Already, Liberal Party leaders and House leaders are using the prospectivity proviso as a club to dismiss and discourage calls and efforts to mount an impeachment complaint against President Aquino in the House of Representatives.
They should not delude themselves. If the DAP and PDAF fight has taught us anything, it is the fact that public opinion is all-powerful and relentless, once it is roused to anger and caring. Issues of this magnitude and importance cannot be fully settled by judicial fiat. The verdict of the people will still be supreme.
And there are still many issues related to the DAP that need to be resolved.
Legislators bribed with DAP?
Sen. Miriam Defensor-Santiago, after praising the Supreme Court decision, renewed her call for the Commission on Audit to probe the alleged bribery of Congress members during the impeachment trial of ex-Chief Justice Renato Corona in connection with the DAP.
She said: “Both the pork barrel and DAP scandals are equally repulsive, and the Supreme Court declared both funds as unconstitutional. I wholeheartedly welcome the impartial adjudication of these abominable abuses of public funds by the Supreme Court since I cannot obtain relief from the Senate itself, which appeared to have been complicit in bribery.”
She quoted this provision in the Penal Code: “Direct Bribery—Any public officer who shall agree to perform an act constituting a crime, in connection with the performance of his official duties, in consideration of any offer, promise, gift, or present received by such officer.”
Santiago said that every senator who voted to convict, and every representative who voted to indict, if each one is shown to have received additional pork during and immediately after the impeachment trial, are presumably guilty of bribery, because of the close timing between the two events.
Aquino mum on DAP ruling
Understandably, in the face of so big a setback, President Aquino retreated into silence, and his spokesmen withheld comment on the Supreme Court’s ruling, saying, “We can’t issue a comment since we haven’t seen the decision.”

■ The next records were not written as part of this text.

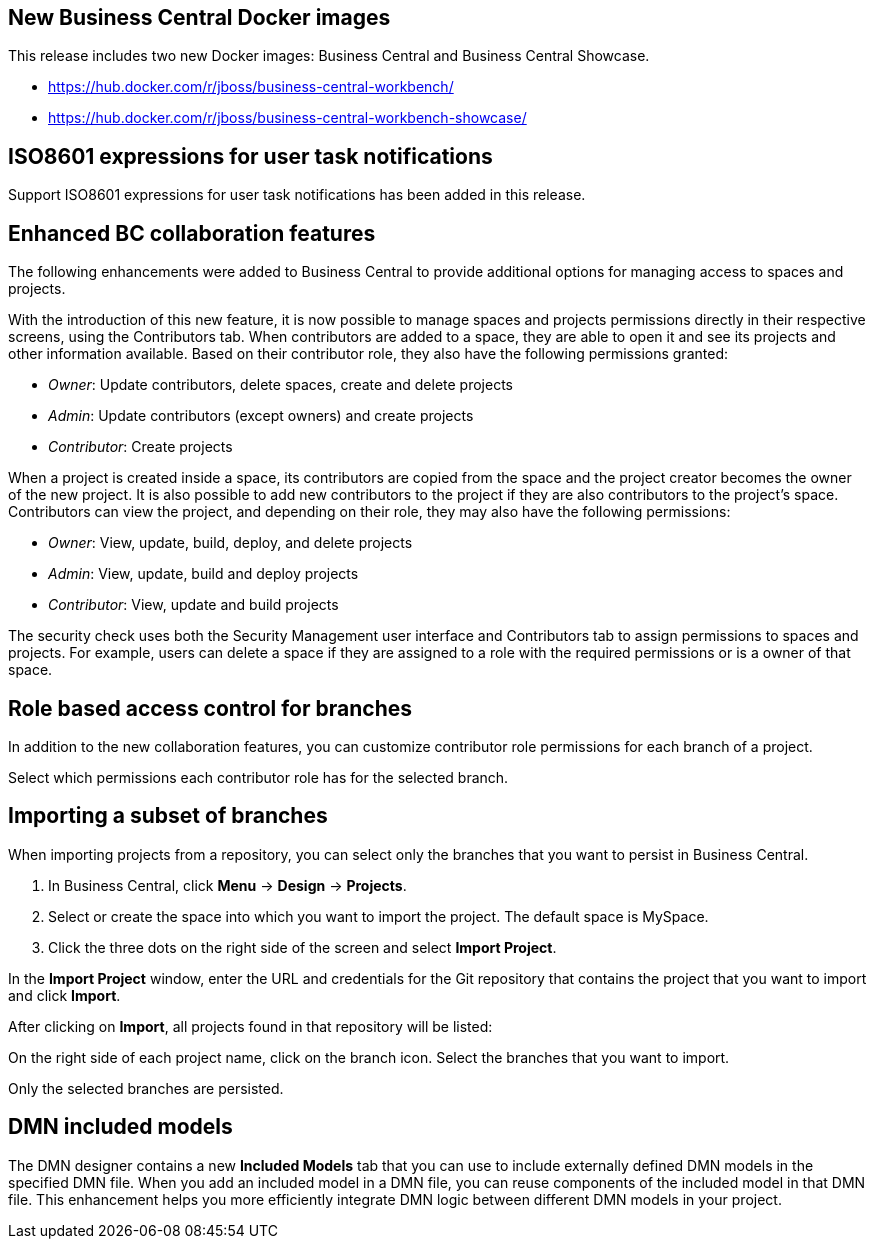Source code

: == New Business Central Docker images

This release includes two new Docker images: Business Central and Business Central Showcase.

* https://hub.docker.com/r/jboss/business-central-workbench/
* https://hub.docker.com/r/jboss/business-central-workbench-showcase/

== ISO8601 expressions for user task notifications

Support ISO8601 expressions for user task notifications has been added in this release.

== Enhanced BC collaboration features

The following enhancements were added to Business Central to provide additional options for managing access to spaces and projects.

With the introduction of this new feature, it is now possible to manage spaces and projects permissions directly in their respective screens, using the Contributors tab. When contributors are added to a space, they are able to open it and see its projects and other information available. Based on their contributor role, they also have the following permissions granted:

* _Owner_: Update contributors, delete spaces, create and delete projects

* _Admin_: Update contributors (except owners) and create projects

* _Contributor_: Create projects

When a project is created inside a space, its contributors are copied from the space and the project creator becomes the owner of the new project. It is also possible to add new contributors to the project if they are also contributors to the project's space. Contributors can view the project, and depending on their role, they may also have the following permissions:

* _Owner_: View, update, build, deploy, and delete projects

* _Admin_: View, update, build and deploy projects

* _Contributor_: View, update and build projects

The security check uses both the Security Management user interface and Contributors tab to assign permissions to spaces and projects. For example, users can delete a space if they are assigned to a role with the required permissions or is a owner of that space.

== Role based access control for branches

In addition to the new collaboration features, you can customize contributor role permissions for each branch of a project.

Select which permissions each contributor role has for the selected branch.

== Importing a subset of branches

When importing projects from a repository, you can select only the branches that you want to persist in Business Central.

. In Business Central, click *Menu* → *Design* → *Projects*.
. Select or create the space into which you want to import the project. The default space is MySpace.
. Click the three dots on the right side of the screen and select *Import Project*.

In the *Import Project* window, enter the URL and credentials for the Git repository that contains the project that you want to import and click *Import*.

After clicking on *Import*, all projects found in that repository will be listed:

On the right side of each project name, click on the branch icon. Select the branches that you want to import.

Only the selected branches are persisted.

== DMN included models

The DMN designer contains a new *Included Models* tab that you can use to include externally defined DMN models in the specified DMN file. When you add an included model in a DMN file, you can reuse components of the included model in that DMN file. This enhancement helps you more efficiently integrate DMN logic between different DMN models in your project.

Lacierda opted to defend the DAP as being good for the country. He said:
“We strongly believe that the DAP has benefited the country when we had a quarter where there was a very low GDP (gross domestic product), we implemented the DAP and it contributed to the various programs of the government, the various agencies.”
Some media organizations, no doubt on the urging of Palace spin doctors, tried to depict the SC decision as having declared only that the DAP is “partially unconstitutional.”
This spin enraged many and many took to the Internet to dispel it as
disinformation and propaganda.
One resourceful Netizen got hold of lawyers to analyze the SC decision. He came back with this well-informed post:
“The DAP IS 100 percent unconstitutional!
“The word “partially” only appears because not every prayer the petitioners asked for was granted, but the court nevertheless pronounced DAP as unconstitutional. I haven’t read the Supreme Court decision on DAP, but my guess is, like the PDAF ruling, the Supreme Court denied petitioners’ prayer for a full audit and/or disclosure of public documents (e.g. names of recipients, other projects, etc.). The Supreme Court has written time and again that the proper remedy for petitioning for full public disclosure of documents pursuant to Section 7 of Article III of the Constitution is through the filing of a Writ of Mandamus.”
For myself, I will just say to my compatriots, let us enjoy this moment of victory of constitutional government in our country. Let’s not worry that the SC decision does not settle or solve all the problems of national life, let us rather be grateful that it has cut off one sick, malignant branch.
This way, the tree of Philippine democracy can grow again.